• [WORK INSTRUCTION] Rewrite the listing below, replacing "Kinder-Musik" with "Kindermusik" wherever it occurs and leaving everything else unchanged.
┌─ RECORDS PROVIDED
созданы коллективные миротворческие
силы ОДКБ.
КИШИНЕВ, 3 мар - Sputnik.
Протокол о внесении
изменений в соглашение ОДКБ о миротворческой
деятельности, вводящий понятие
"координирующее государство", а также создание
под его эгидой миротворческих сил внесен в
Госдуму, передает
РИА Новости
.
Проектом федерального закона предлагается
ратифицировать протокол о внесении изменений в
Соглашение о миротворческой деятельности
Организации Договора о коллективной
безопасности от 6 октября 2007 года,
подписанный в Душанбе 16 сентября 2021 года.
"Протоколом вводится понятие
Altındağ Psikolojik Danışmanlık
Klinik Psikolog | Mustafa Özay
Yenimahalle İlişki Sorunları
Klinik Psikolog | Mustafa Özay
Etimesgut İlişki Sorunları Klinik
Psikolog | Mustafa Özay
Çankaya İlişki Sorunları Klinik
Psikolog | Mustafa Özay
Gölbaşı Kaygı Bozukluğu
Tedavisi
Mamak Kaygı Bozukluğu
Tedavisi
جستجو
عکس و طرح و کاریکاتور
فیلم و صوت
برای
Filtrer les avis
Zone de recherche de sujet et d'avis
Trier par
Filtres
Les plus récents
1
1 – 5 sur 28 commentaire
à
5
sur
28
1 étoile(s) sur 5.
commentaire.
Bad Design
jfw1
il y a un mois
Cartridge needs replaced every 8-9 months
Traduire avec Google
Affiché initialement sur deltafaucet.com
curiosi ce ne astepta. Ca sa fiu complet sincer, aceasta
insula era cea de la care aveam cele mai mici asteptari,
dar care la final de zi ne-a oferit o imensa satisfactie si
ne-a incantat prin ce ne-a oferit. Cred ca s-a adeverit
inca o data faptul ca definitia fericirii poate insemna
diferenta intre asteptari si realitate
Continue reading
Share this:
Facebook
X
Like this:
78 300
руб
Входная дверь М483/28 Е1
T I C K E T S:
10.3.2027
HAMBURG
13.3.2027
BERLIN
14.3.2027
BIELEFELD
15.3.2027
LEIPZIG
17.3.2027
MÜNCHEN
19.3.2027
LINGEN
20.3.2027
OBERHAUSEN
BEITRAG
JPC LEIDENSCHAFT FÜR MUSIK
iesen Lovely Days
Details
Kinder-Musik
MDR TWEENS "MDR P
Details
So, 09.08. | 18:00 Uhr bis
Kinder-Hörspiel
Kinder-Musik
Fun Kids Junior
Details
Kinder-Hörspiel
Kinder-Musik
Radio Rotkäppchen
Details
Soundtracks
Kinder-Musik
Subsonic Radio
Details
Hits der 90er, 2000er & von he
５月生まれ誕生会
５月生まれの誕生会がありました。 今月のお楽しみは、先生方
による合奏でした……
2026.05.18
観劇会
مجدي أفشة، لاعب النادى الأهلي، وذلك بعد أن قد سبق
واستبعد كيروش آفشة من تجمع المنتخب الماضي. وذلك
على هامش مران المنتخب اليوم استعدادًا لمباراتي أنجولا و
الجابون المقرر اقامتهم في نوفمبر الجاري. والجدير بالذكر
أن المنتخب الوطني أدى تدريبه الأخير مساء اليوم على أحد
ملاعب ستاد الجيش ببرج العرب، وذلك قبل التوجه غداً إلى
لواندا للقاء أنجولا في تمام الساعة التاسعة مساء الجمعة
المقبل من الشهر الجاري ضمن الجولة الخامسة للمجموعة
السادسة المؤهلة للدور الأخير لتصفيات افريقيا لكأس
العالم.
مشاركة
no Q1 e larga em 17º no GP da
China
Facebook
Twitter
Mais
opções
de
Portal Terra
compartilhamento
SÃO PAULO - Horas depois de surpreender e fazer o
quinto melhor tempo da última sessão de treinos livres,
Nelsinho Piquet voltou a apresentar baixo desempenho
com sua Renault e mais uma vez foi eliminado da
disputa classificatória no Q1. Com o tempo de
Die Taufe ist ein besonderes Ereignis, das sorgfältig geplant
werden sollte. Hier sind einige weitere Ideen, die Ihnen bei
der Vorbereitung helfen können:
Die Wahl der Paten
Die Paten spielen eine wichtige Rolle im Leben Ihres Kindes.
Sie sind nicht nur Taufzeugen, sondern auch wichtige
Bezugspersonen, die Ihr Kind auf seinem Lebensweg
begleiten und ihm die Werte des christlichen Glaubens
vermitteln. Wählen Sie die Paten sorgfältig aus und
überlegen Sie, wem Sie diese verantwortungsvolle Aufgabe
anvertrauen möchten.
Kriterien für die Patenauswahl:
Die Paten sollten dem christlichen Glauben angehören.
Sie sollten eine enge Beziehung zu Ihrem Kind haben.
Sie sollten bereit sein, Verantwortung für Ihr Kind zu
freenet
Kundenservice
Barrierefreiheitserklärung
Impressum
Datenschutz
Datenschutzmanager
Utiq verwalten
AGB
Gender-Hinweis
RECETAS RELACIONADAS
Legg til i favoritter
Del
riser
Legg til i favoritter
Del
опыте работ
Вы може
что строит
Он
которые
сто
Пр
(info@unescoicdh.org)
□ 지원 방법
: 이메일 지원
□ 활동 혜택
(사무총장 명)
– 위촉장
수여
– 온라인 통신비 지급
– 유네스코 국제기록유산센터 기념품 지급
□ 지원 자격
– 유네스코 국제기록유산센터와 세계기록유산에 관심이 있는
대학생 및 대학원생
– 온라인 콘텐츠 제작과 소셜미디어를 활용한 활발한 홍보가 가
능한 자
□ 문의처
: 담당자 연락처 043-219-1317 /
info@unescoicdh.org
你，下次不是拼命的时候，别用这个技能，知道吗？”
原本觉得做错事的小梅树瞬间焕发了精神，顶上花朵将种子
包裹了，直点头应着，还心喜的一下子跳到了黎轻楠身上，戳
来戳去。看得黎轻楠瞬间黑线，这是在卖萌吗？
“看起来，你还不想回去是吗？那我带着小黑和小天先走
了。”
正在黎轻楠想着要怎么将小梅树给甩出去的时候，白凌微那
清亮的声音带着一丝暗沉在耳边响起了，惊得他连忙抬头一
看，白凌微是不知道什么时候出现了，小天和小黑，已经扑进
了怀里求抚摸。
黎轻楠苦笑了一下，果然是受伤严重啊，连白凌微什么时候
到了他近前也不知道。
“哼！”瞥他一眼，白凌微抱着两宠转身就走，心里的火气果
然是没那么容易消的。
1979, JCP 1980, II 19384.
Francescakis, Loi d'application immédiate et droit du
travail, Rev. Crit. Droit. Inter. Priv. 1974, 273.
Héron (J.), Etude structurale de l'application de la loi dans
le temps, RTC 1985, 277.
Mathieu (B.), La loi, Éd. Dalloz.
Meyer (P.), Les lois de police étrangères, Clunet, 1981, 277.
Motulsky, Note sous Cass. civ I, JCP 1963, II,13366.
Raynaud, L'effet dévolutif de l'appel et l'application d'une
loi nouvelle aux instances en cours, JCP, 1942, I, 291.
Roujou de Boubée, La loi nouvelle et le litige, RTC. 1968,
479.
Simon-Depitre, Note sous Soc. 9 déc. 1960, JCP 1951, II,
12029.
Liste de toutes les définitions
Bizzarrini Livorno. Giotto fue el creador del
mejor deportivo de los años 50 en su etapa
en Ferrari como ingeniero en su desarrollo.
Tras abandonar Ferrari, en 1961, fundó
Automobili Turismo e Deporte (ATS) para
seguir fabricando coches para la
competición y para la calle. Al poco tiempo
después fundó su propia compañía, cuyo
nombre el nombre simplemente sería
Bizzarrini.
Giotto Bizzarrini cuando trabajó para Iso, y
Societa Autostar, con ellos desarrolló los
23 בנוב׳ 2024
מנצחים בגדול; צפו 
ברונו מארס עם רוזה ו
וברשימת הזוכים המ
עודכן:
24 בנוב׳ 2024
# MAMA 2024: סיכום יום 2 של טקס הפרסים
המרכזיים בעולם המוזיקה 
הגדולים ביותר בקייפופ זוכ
└─
• [FINAL ANSWER]
созданы коллективные миротворческие
силы ОДКБ.
КИШИНЕВ, 3 мар - Sputnik.
Протокол о внесении
изменений в соглашение ОДКБ о миротворческой
деятельности, вводящий понятие
"координирующее государство", а также создание
под его эгидой миротворческих сил внесен в
Госдуму, передает
РИА Новости
.
Проектом федерального закона предлагается
ратифицировать протокол о внесении изменений в
Соглашение о миротворческой деятельности
Организации Договора о коллективной
безопасности от 6 октября 2007 года,
подписанный в Душанбе 16 сентября 2021 года.
"Протоколом вводится понятие
Altındağ Psikolojik Danışmanlık
Klinik Psikolog | Mustafa Özay
Yenimahalle İlişki Sorunları
Klinik Psikolog | Mustafa Özay
Etimesgut İlişki Sorunları Klinik
Psikolog | Mustafa Özay
Çankaya İlişki Sorunları Klinik
Psikolog | Mustafa Özay
Gölbaşı Kaygı Bozukluğu
Tedavisi
Mamak Kaygı Bozukluğu
Tedavisi
جستجو
عکس و طرح و کاریکاتور
فیلم و صوت
برای
Filtrer les avis
Zone de recherche de sujet et d'avis
Trier par
Filtres
Les plus récents
1
1 – 5 sur 28 commentaire
à
5
sur
28
1 étoile(s) sur 5.
commentaire.
Bad Design
jfw1
il y a un mois
Cartridge needs replaced every 8-9 months
Traduire avec Google
Affiché initialement sur deltafaucet.com
curiosi ce ne astepta. Ca sa fiu complet sincer, aceasta
insula era cea de la care aveam cele mai mici asteptari,
dar care la final de zi ne-a oferit o imensa satisfactie si
ne-a incantat prin ce ne-a oferit. Cred ca s-a adeverit
inca o data faptul ca definitia fericirii poate insemna
diferenta intre asteptari si realitate
Continue reading
Share this:
Facebook
X
Like this:
78 300
руб
Входная дверь М483/28 Е1
T I C K E T S:
10.3.2027
HAMBURG
13.3.2027
BERLIN
14.3.2027
BIELEFELD
15.3.2027
LEIPZIG
17.3.2027
MÜNCHEN
19.3.2027
LINGEN
20.3.2027
OBERHAUSEN
BEITRAG
JPC LEIDENSCHAFT FÜR MUSIK
iesen Lovely Days
Details
Kindermusik
MDR TWEENS "MDR P
Details
So, 09.08. | 18:00 Uhr bis
Kinder-Hörspiel
Kindermusik
Fun Kids Junior
Details
Kinder-Hörspiel
Kindermusik
Radio Rotkäppchen
Details
Soundtracks
Kindermusik
Subsonic Radio
Details
Hits der 90er, 2000er & von he
５月生まれ誕生会
５月生まれの誕生会がありました。 今月のお楽しみは、先生方
による合奏でした……
2026.05.18
観劇会
مجدي أفشة، لاعب النادى الأهلي، وذلك بعد أن قد سبق
واستبعد كيروش آفشة من تجمع المنتخب الماضي. وذلك
على هامش مران المنتخب اليوم استعدادًا لمباراتي أنجولا و
الجابون المقرر اقامتهم في نوفمبر الجاري. والجدير بالذكر
أن المنتخب الوطني أدى تدريبه الأخير مساء اليوم على أحد
ملاعب ستاد الجيش ببرج العرب، وذلك قبل التوجه غداً إلى
لواندا للقاء أنجولا في تمام الساعة التاسعة مساء الجمعة
المقبل من الشهر الجاري ضمن الجولة الخامسة للمجموعة
السادسة المؤهلة للدور الأخير لتصفيات افريقيا لكأس
العالم.
مشاركة
no Q1 e larga em 17º no GP da
China
Facebook
Twitter
Mais
opções
de
Portal Terra
compartilhamento
SÃO PAULO - Horas depois de surpreender e fazer o
quinto melhor tempo da última sessão de treinos livres,
Nelsinho Piquet voltou a apresentar baixo desempenho
com sua Renault e mais uma vez foi eliminado da
disputa classificatória no Q1. Com o tempo de
Die Taufe ist ein besonderes Ereignis, das sorgfältig geplant
werden sollte. Hier sind einige weitere Ideen, die Ihnen bei
der Vorbereitung helfen können:
Die Wahl der Paten
Die Paten spielen eine wichtige Rolle im Leben Ihres Kindes.
Sie sind nicht nur Taufzeugen, sondern auch wichtige
Bezugspersonen, die Ihr Kind auf seinem Lebensweg
begleiten und ihm die Werte des christlichen Glaubens
vermitteln. Wählen Sie die Paten sorgfältig aus und
überlegen Sie, wem Sie diese verantwortungsvolle Aufgabe
anvertrauen möchten.
Kriterien für die Patenauswahl:
Die Paten sollten dem christlichen Glauben angehören.
Sie sollten eine enge Beziehung zu Ihrem Kind haben.
Sie sollten bereit sein, Verantwortung für Ihr Kind zu
freenet
Kundenservice
Barrierefreiheitserklärung
Impressum
Datenschutz
Datenschutzmanager
Utiq verwalten
AGB
Gender-Hinweis
RECETAS RELACIONADAS
Legg til i favoritter
Del
riser
Legg til i favoritter
Del
опыте работ
Вы може
что строит
Он
которые
сто
Пр
(info@unescoicdh.org)
□ 지원 방법
: 이메일 지원
□ 활동 혜택
(사무총장 명)
– 위촉장
수여
– 온라인 통신비 지급
– 유네스코 국제기록유산센터 기념품 지급
□ 지원 자격
– 유네스코 국제기록유산센터와 세계기록유산에 관심이 있는
대학생 및 대학원생
– 온라인 콘텐츠 제작과 소셜미디어를 활용한 활발한 홍보가 가
능한 자
□ 문의처
: 담당자 연락처 043-219-1317 /
info@unescoicdh.org
你，下次不是拼命的时候，别用这个技能，知道吗？”
原本觉得做错事的小梅树瞬间焕发了精神，顶上花朵将种子
包裹了，直点头应着，还心喜的一下子跳到了黎轻楠身上，戳
来戳去。看得黎轻楠瞬间黑线，这是在卖萌吗？
“看起来，你还不想回去是吗？那我带着小黑和小天先走
了。”
正在黎轻楠想着要怎么将小梅树给甩出去的时候，白凌微那
清亮的声音带着一丝暗沉在耳边响起了，惊得他连忙抬头一
看，白凌微是不知道什么时候出现了，小天和小黑，已经扑进
了怀里求抚摸。
黎轻楠苦笑了一下，果然是受伤严重啊，连白凌微什么时候
到了他近前也不知道。
“哼！”瞥他一眼，白凌微抱着两宠转身就走，心里的火气果
然是没那么容易消的。
1979, JCP 1980, II 19384.
Francescakis, Loi d'application immédiate et droit du
travail, Rev. Crit. Droit. Inter. Priv. 1974, 273.
Héron (J.), Etude structurale de l'application de la loi dans
le temps, RTC 1985, 277.
Mathieu (B.), La loi, Éd. Dalloz.
Meyer (P.), Les lois de police étrangères, Clunet, 1981, 277.
Motulsky, Note sous Cass. civ I, JCP 1963, II,13366.
Raynaud, L'effet dévolutif de l'appel et l'application d'une
loi nouvelle aux instances en cours, JCP, 1942, I, 291.
Roujou de Boubée, La loi nouvelle et le litige, RTC. 1968,
479.
Simon-Depitre, Note sous Soc. 9 déc. 1960, JCP 1951, II,
12029.
Liste de toutes les définitions
Bizzarrini Livorno. Giotto fue el creador del
mejor deportivo de los años 50 en su etapa
en Ferrari como ingeniero en su desarrollo.
Tras abandonar Ferrari, en 1961, fundó
Automobili Turismo e Deporte (ATS) para
seguir fabricando coches para la
competición y para la calle. Al poco tiempo
después fundó su propia compañía, cuyo
nombre el nombre simplemente sería
Bizzarrini.
Giotto Bizzarrini cuando trabajó para Iso, y
Societa Autostar, con ellos desarrolló los
23 בנוב׳ 2024
מנצחים בגדול; צפו 
ברונו מארס עם רוזה ו
וברשימת הזוכים המ
עודכן:
24 בנוב׳ 2024
# MAMA 2024: סיכום יום 2 של טקס הפרסים
המרכזיים בעולם המוזיקה 
הגדולים ביותר בקייפופ זוכ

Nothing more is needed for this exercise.